While using the above data elements in an Excel workbook, the RAID log owner could construct visual relationships and information graphs to accompany the quantitative elements of the log. Below are several metrics you could employ that will help you capture your RAID Log’s true value:
- Total open items per workstream
- Total open items vs. total closed item
- Ratio of open vs closed items
- Number of R, A, I, D per workstream or status (open/closed)
- Number of overdue items
- RAID log entry distribution per workstream
- Number of items due in the forthcoming weeks or a specific project deadline
- Log volume record by month or week of project
- Number of items owned by project management/business/tech team
- Distribution of items percentage to each owner
- Number of items owned by each owner
The way you display your data has a direct impact on the perception of its value. Strategically placing charts, or, contrarily, including too many, has influence over the reader’s attention span and value-added feedback. In addition, selecting the right style of a chart provides immense help in drawing out RAID statuses. For example, pie charts are excellent tools for displaying distributions. Bar charts would be ideal for showing quantified sums, such as number of items logged per workstream. Scatter charts or line graphs are best utilized when breaking down large volumes of information across the project’s lifetime, such as number of entries logged per a particular week or month. Furthermore, if the visuals are helpful to the project management team and others, individuals can take out portions of your dashboard for their deliverables. An example may be a Scrum Master copying and pasting your overdue item distribution pie chart for their monthly status PowerPoint deck. Or, a senior leader may want to utilize one of your bar charts displaying a list of workstream risks, so they can influence certain business or technology leaders to get moving on an action item.

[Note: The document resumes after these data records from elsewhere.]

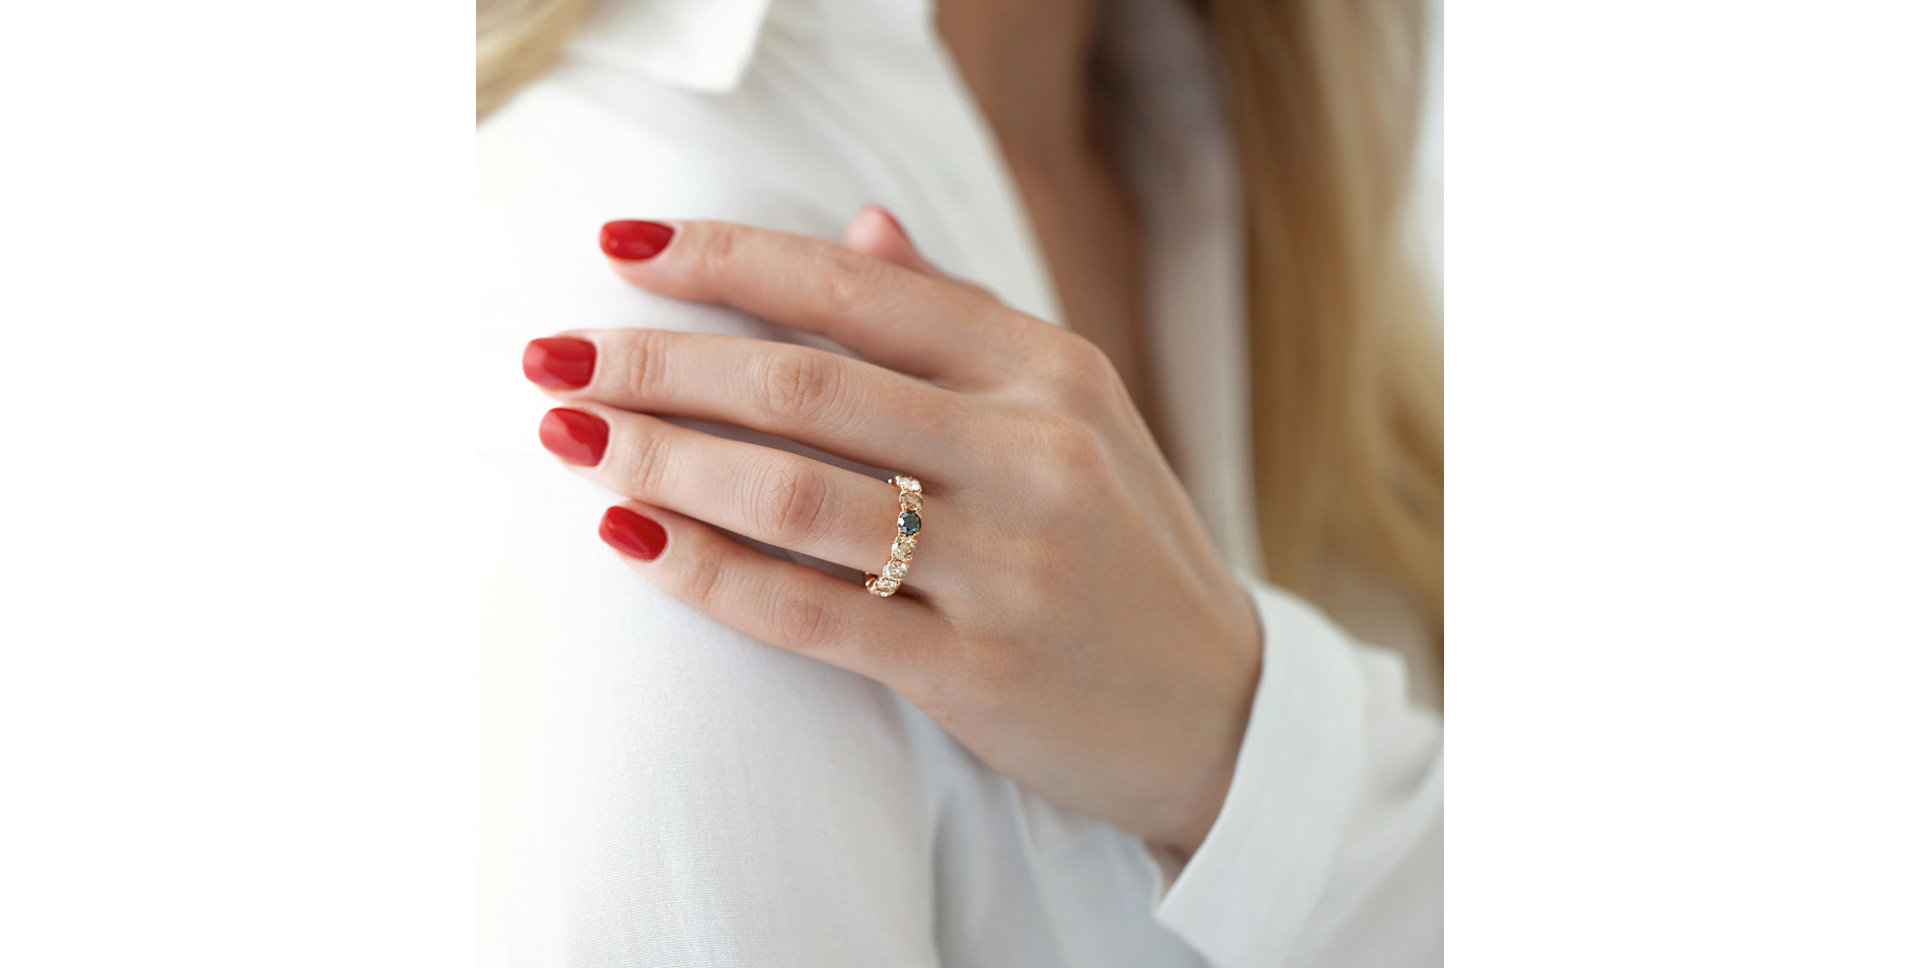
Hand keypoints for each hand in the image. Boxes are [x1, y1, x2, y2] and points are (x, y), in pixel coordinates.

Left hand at [522, 208, 1260, 855]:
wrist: (1220, 712)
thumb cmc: (1122, 547)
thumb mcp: (1074, 411)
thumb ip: (961, 322)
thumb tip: (854, 231)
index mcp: (1049, 370)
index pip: (857, 290)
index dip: (727, 260)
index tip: (622, 248)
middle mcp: (1031, 453)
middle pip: (805, 384)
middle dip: (659, 359)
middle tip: (553, 354)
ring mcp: (1006, 566)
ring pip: (793, 494)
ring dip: (661, 458)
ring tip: (570, 435)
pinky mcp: (974, 672)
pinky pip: (807, 612)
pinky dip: (706, 572)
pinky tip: (630, 540)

The RAID log, without the analytics, is simply a central repository of information. A RAID log with analytics, however, is a visual centerpiece that communicates a story about your project. In an Excel RAID log, you could have three tabs, for example: (1) Visual dashboard, (2) RAID log, (3) Worksheet deck. Using COUNTIFS, pivot tables, and SUMIFS formulas will help the owner automate the front tab dashboard. The worksheet deck can be an empty sheet where the owner creates customized visuals based on project leadership feedback and project management status or reporting decks. Along with being used in post-project auditing, the RAID is a critical tool that plays a major role in documenting and advertising change throughout your project’s lifespan.